Work item ▸ The reply must repeat each entry exactly and contain no pictures.

[Collected data]
----

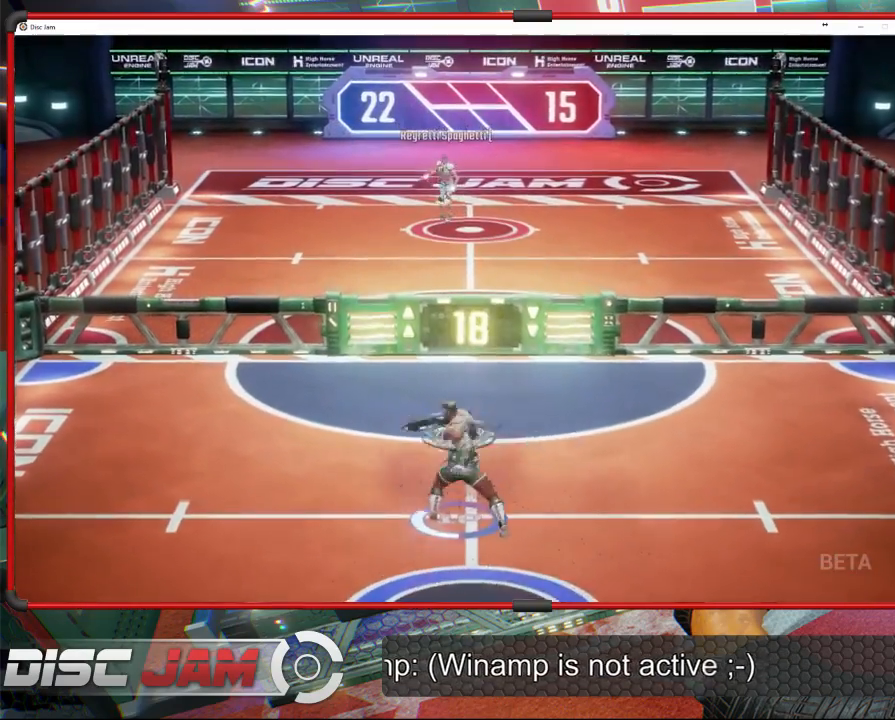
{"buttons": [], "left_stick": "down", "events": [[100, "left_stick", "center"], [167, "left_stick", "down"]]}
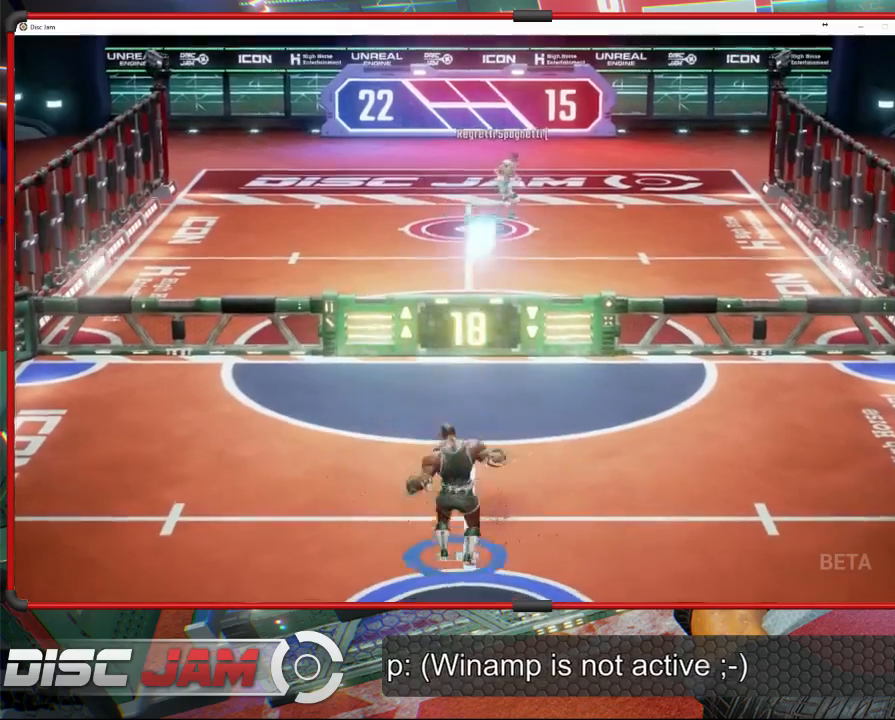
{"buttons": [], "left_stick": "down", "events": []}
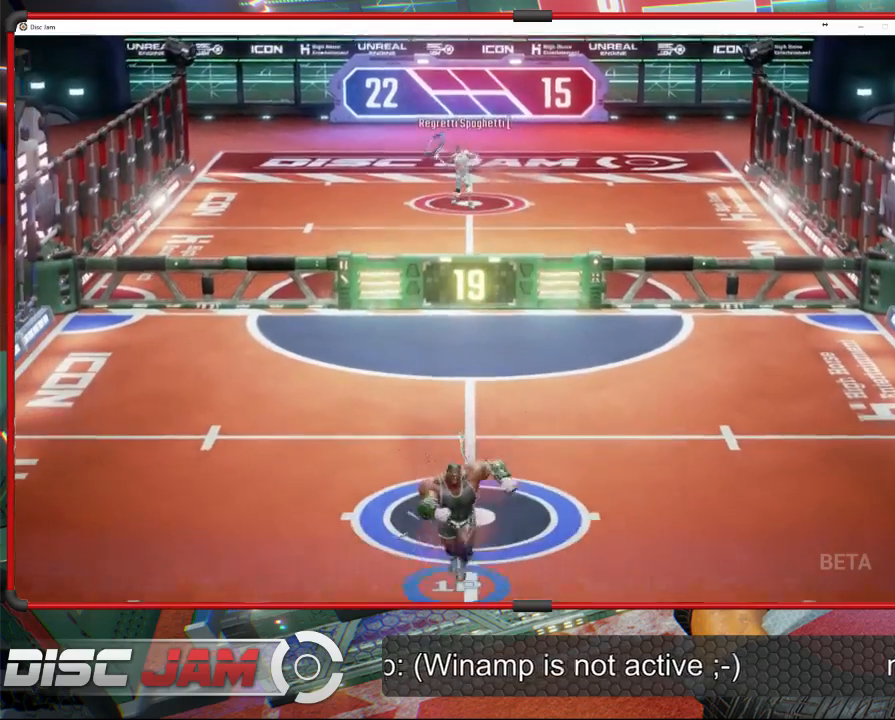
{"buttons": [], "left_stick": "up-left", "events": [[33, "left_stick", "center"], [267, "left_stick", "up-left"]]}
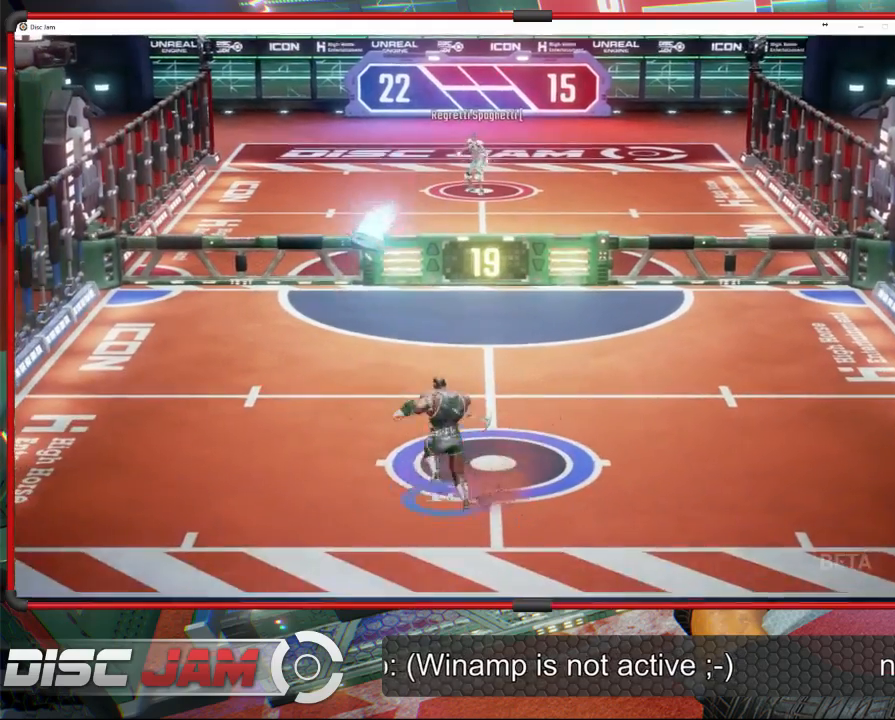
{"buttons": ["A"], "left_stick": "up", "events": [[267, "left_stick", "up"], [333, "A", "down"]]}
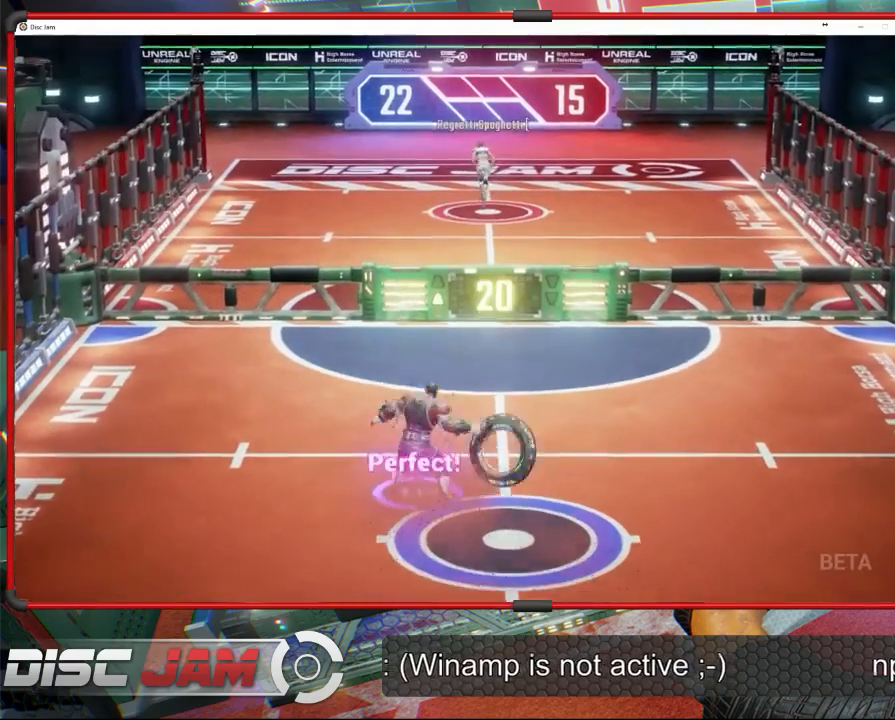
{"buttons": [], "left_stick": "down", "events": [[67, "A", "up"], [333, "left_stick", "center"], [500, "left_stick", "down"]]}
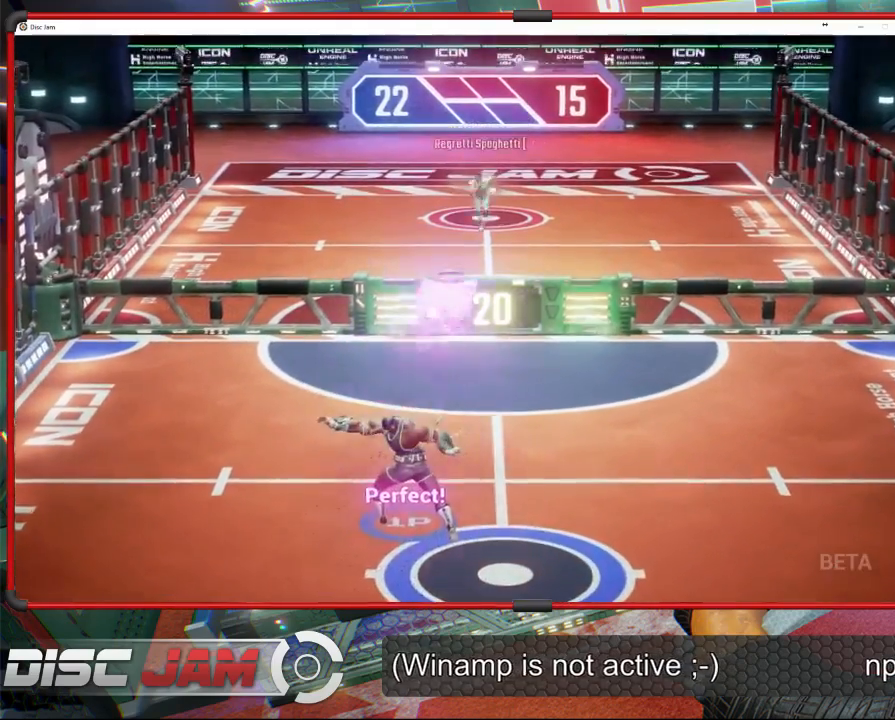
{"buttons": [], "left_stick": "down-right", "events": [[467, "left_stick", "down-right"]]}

----

Response to this task ▸
{"buttons": [], "left_stick": "down", "events": [[100, "left_stick", "center"], [167, "left_stick", "down"]]}
{"buttons": [], "left_stick": "down", "events": []}
{"buttons": [], "left_stick": "up-left", "events": [[33, "left_stick", "center"], [267, "left_stick", "up-left"]]}
{"buttons": ["A"], "left_stick": "up", "events": [[267, "left_stick", "up"], [333, "A", "down"]]}
{"buttons": [], "left_stick": "down", "events": [[67, "A", "up"], [333, "left_stick", "center"], [500, "left_stick", "down"]]}
{"buttons": [], "left_stick": "down-right", "events": [[467, "left_stick", "down-right"]]}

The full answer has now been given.